_How to complete this task_.
Filter the entries for the word "right". Copy each line in which it occurs.

------ Input records

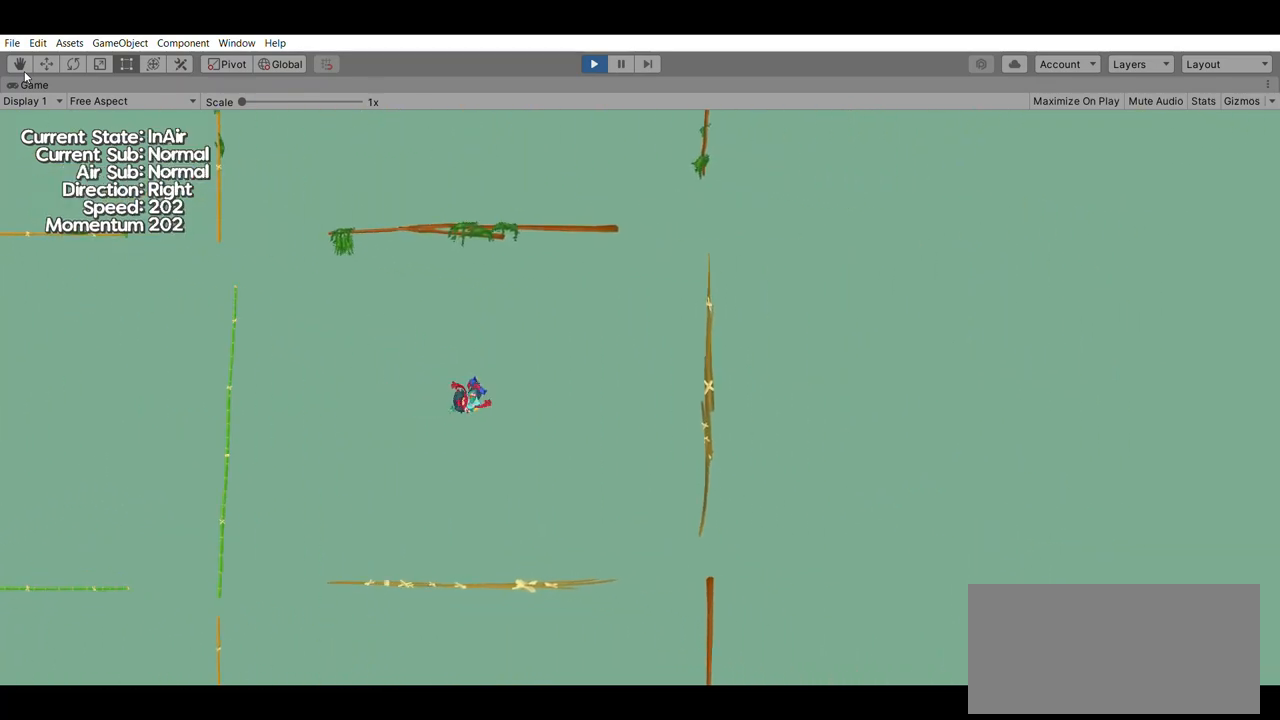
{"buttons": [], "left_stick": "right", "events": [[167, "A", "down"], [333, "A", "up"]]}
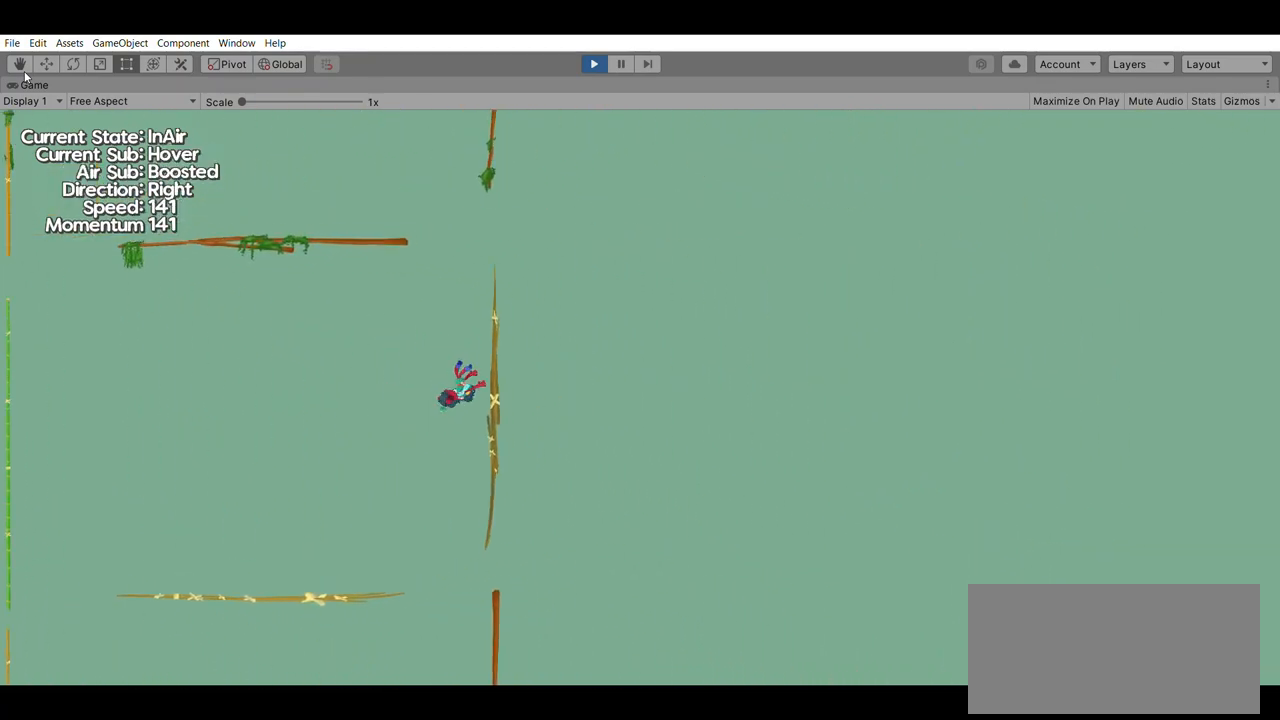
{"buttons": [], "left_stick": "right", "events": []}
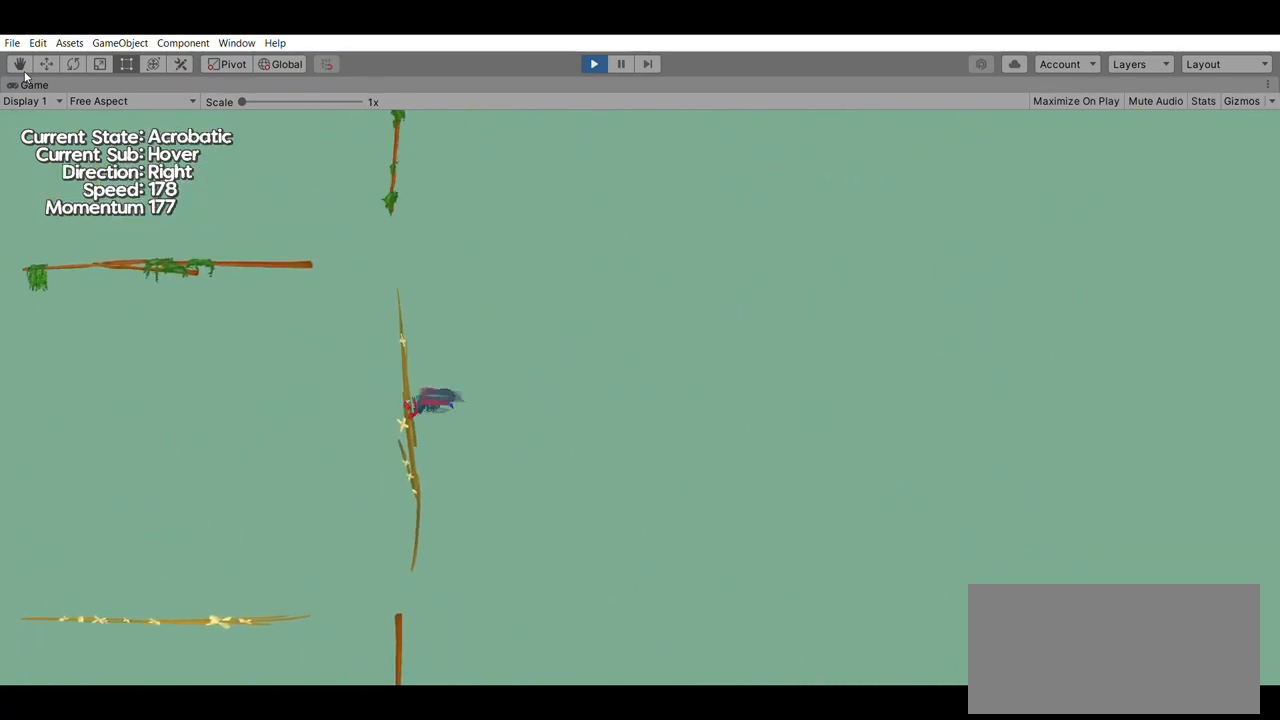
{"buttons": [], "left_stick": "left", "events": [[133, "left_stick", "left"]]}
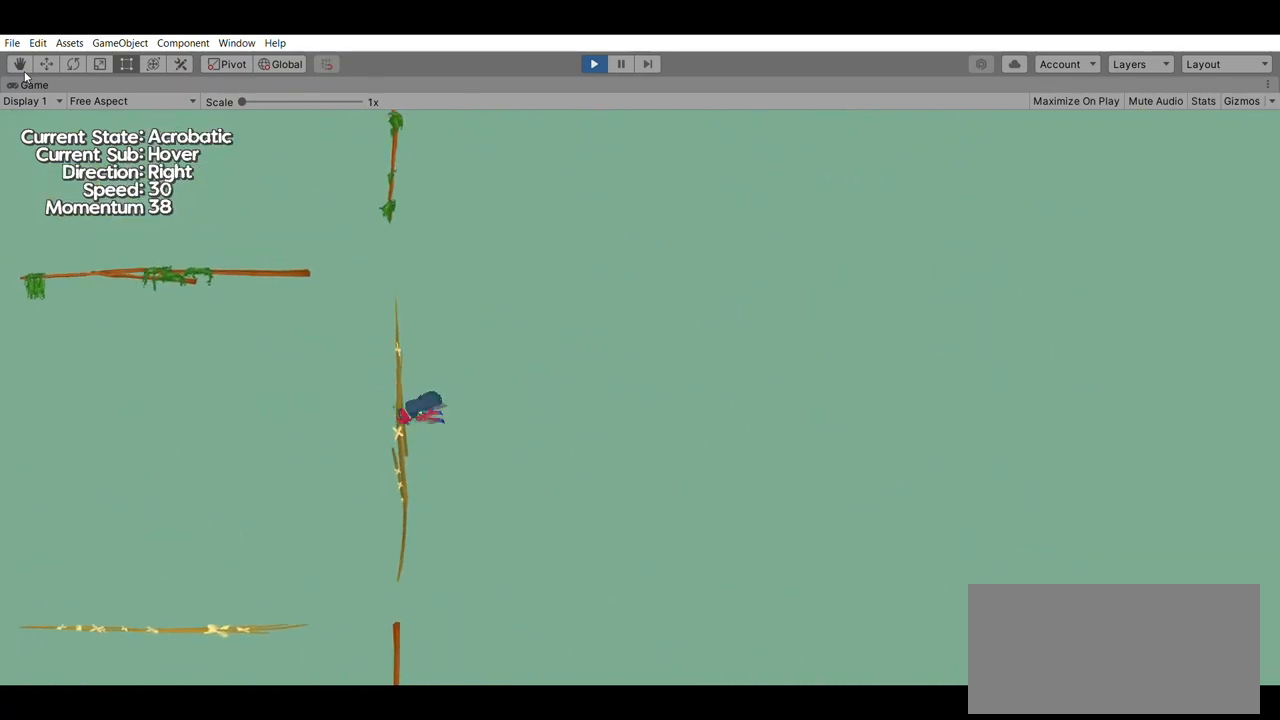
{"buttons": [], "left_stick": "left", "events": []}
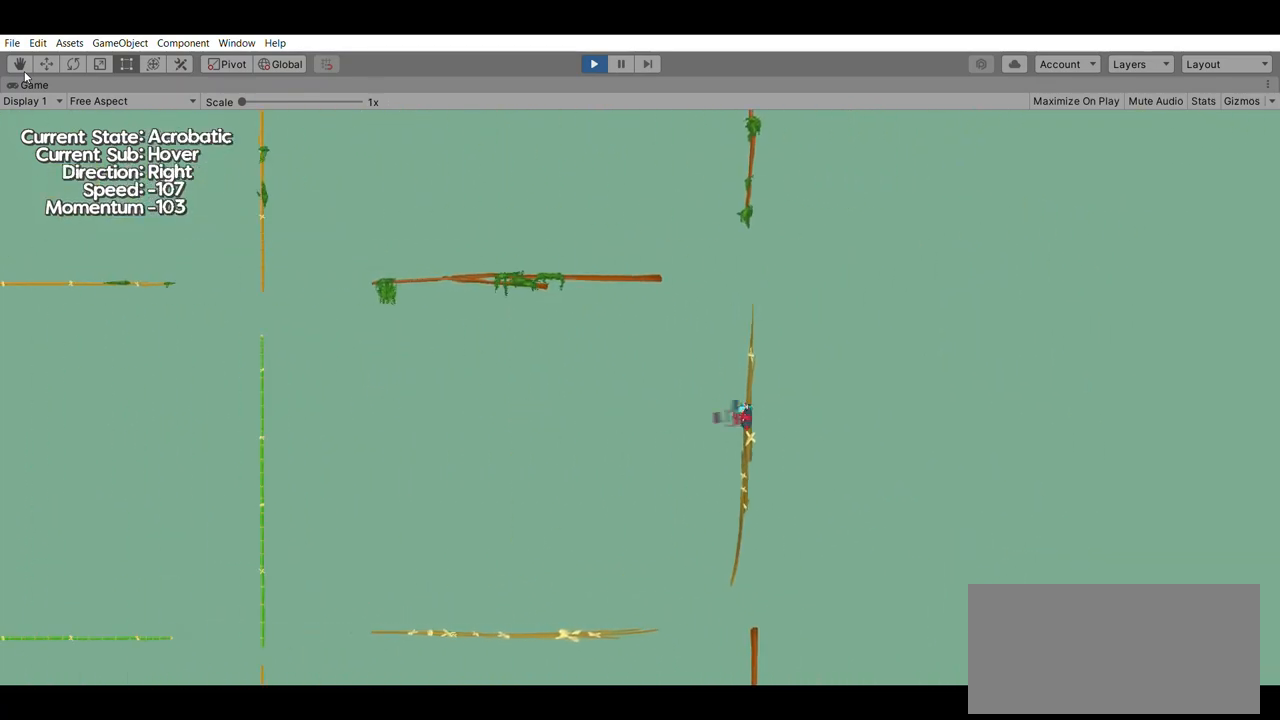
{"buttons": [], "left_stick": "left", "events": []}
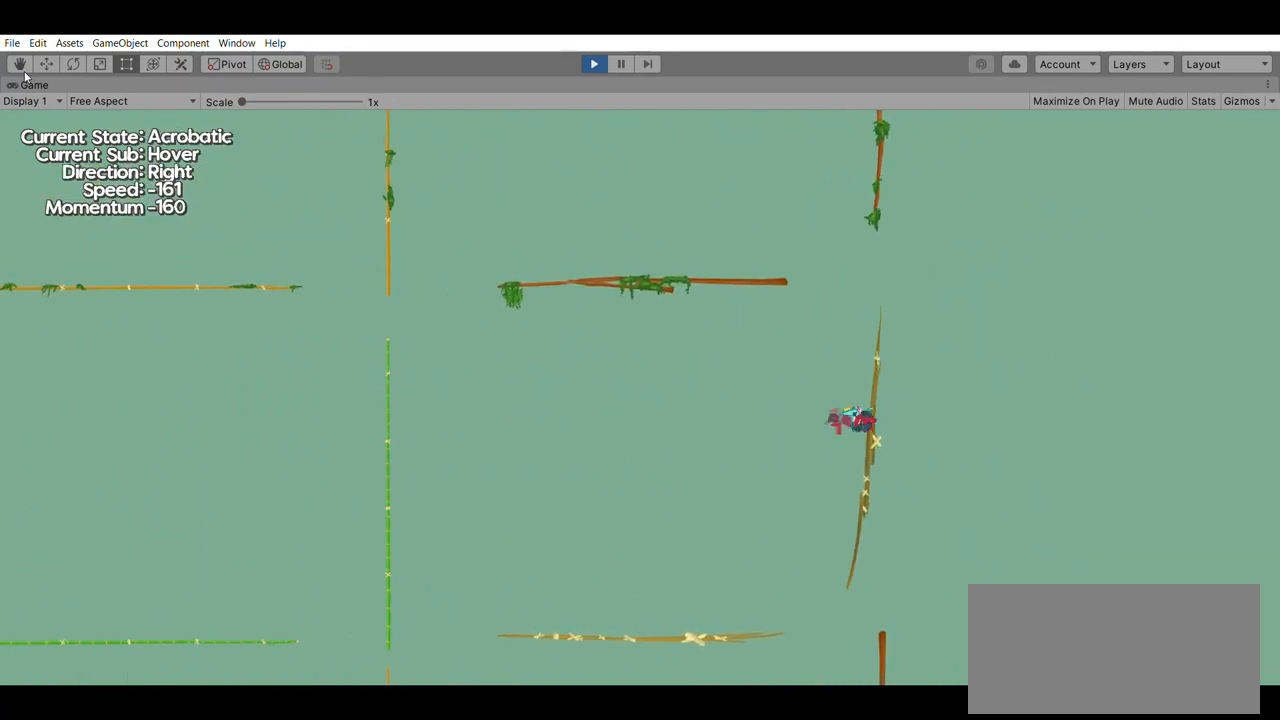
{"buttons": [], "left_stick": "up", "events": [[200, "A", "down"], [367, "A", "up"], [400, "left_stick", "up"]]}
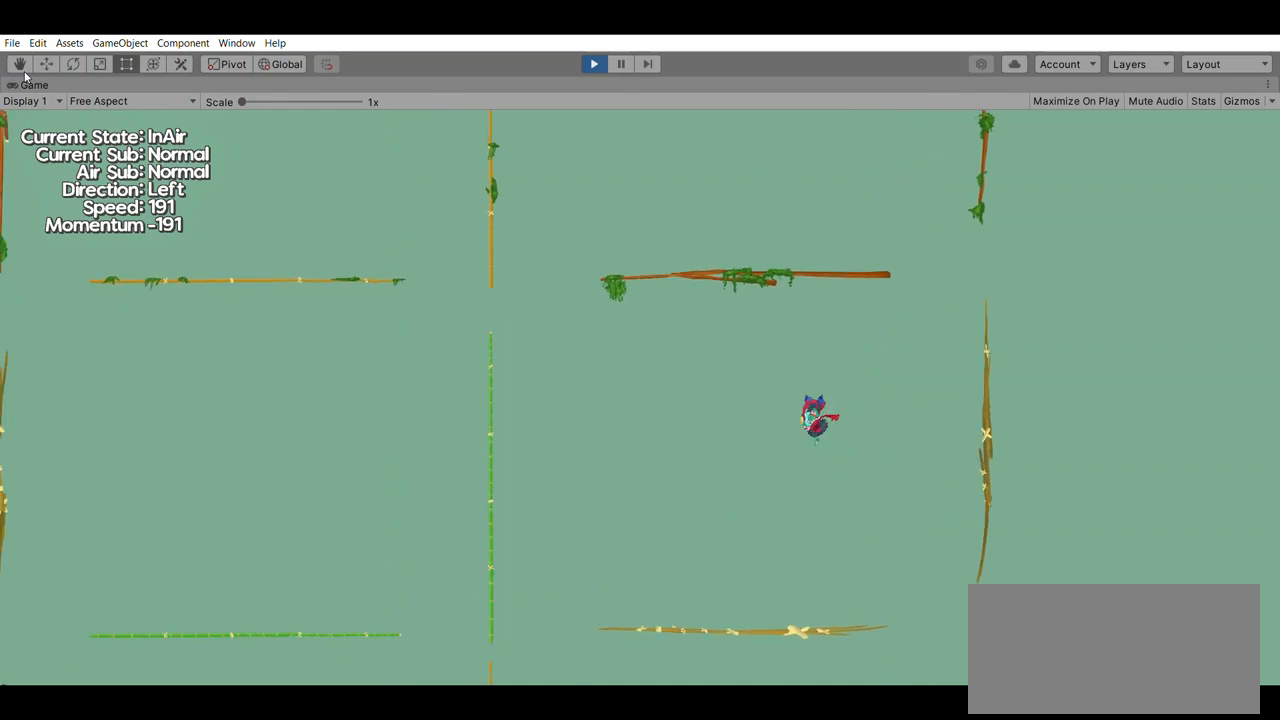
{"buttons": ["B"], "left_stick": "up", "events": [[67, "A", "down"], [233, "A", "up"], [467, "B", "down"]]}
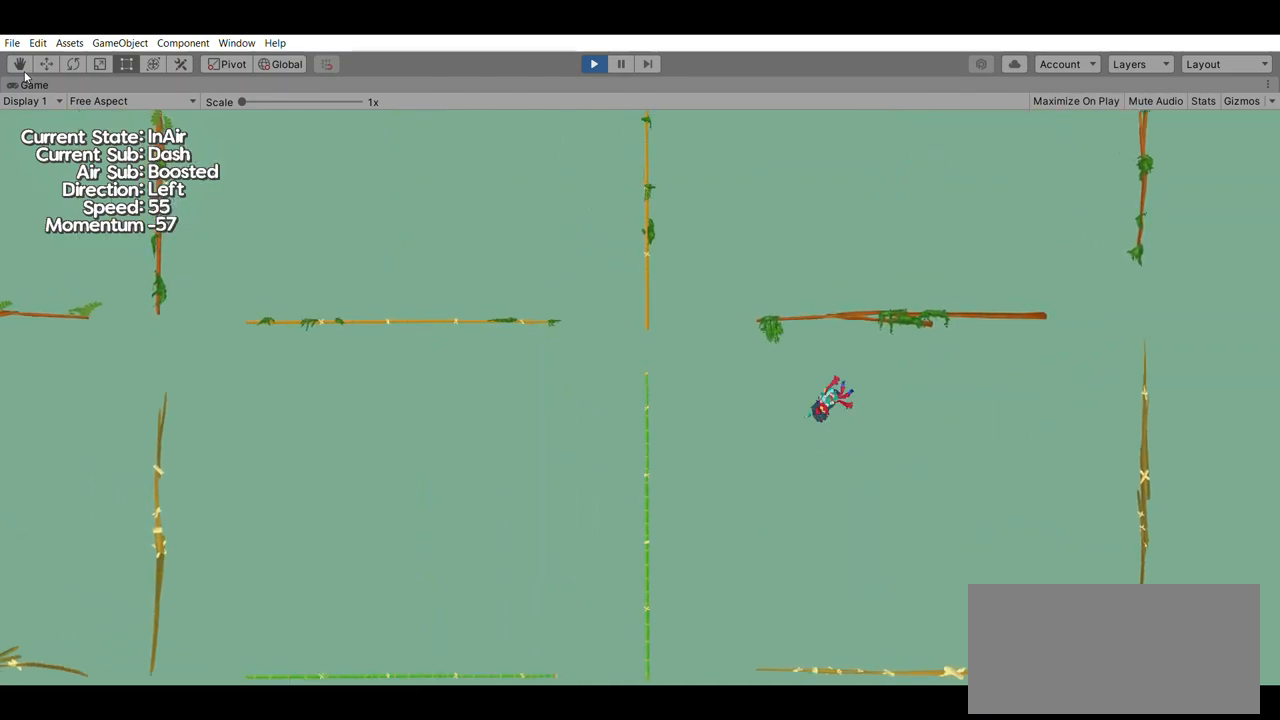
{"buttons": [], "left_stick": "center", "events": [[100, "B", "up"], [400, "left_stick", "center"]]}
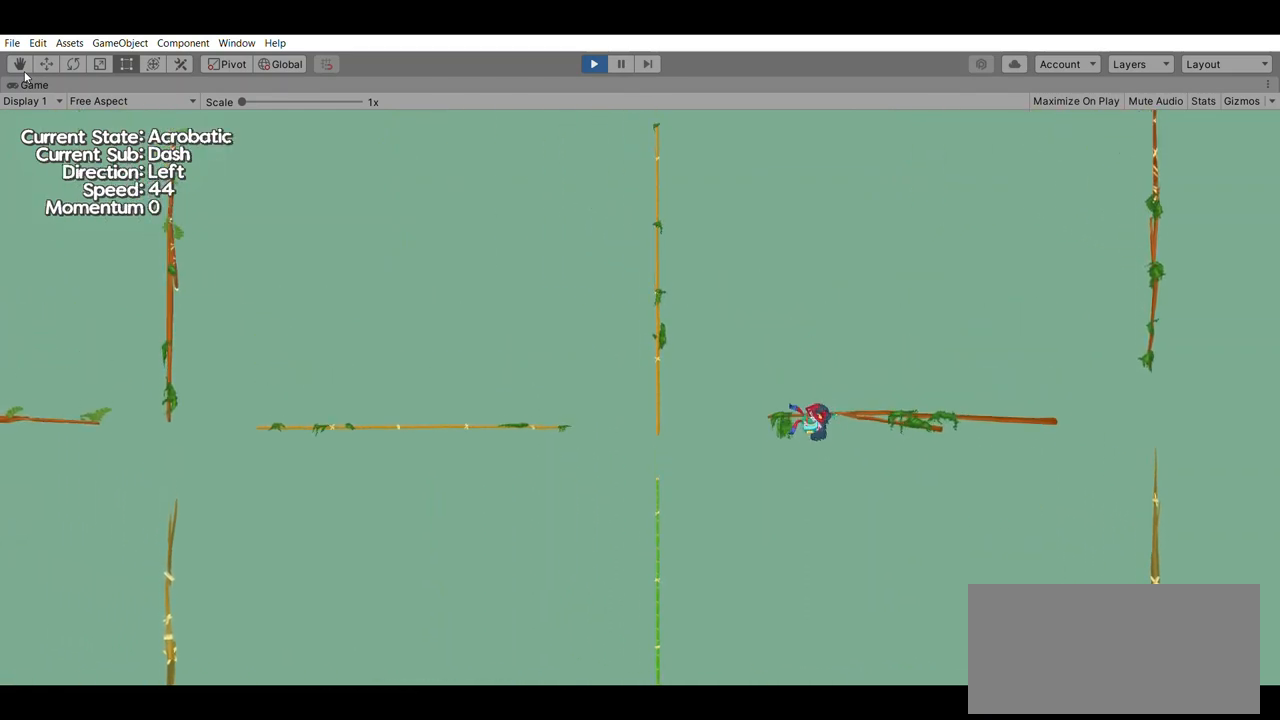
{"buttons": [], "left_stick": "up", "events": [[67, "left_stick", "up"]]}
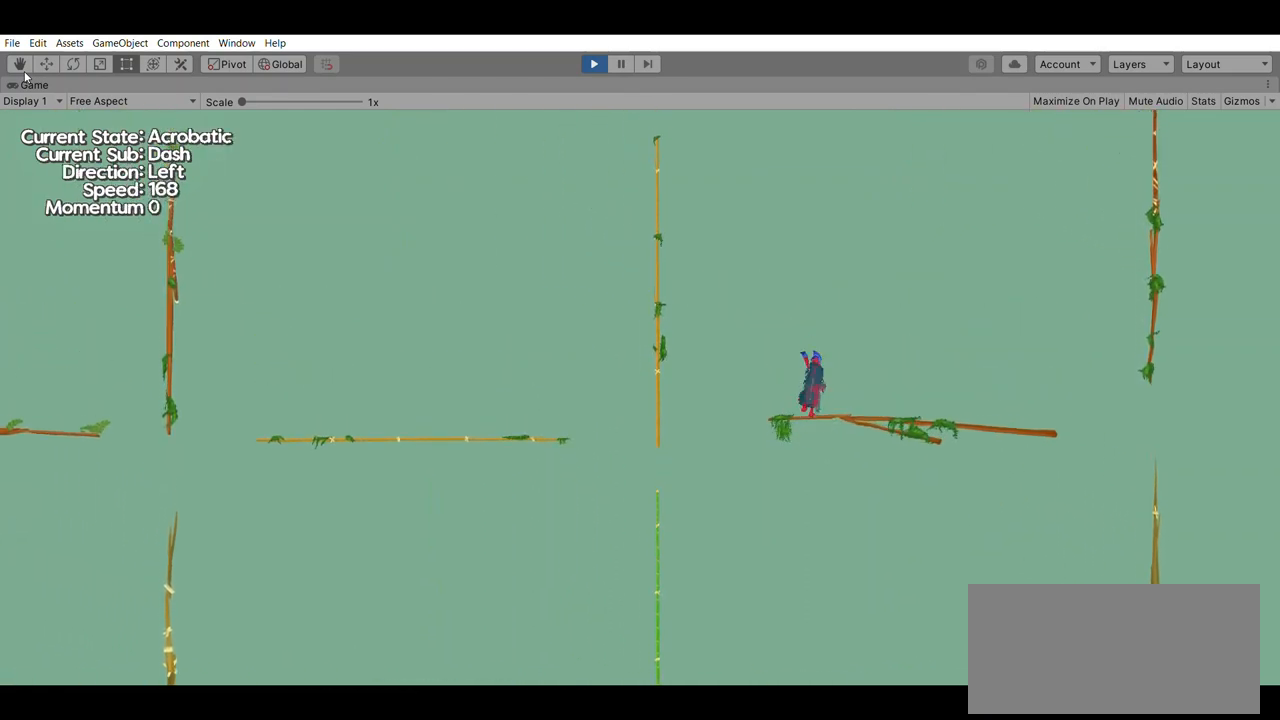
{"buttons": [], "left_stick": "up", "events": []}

------------

_Exercise output_.
{"buttons": [], "left_stick": "right", "events": [[167, "A", "down"], [333, "A", "up"]]}
{"buttons": [], "left_stick": "right", "events": []}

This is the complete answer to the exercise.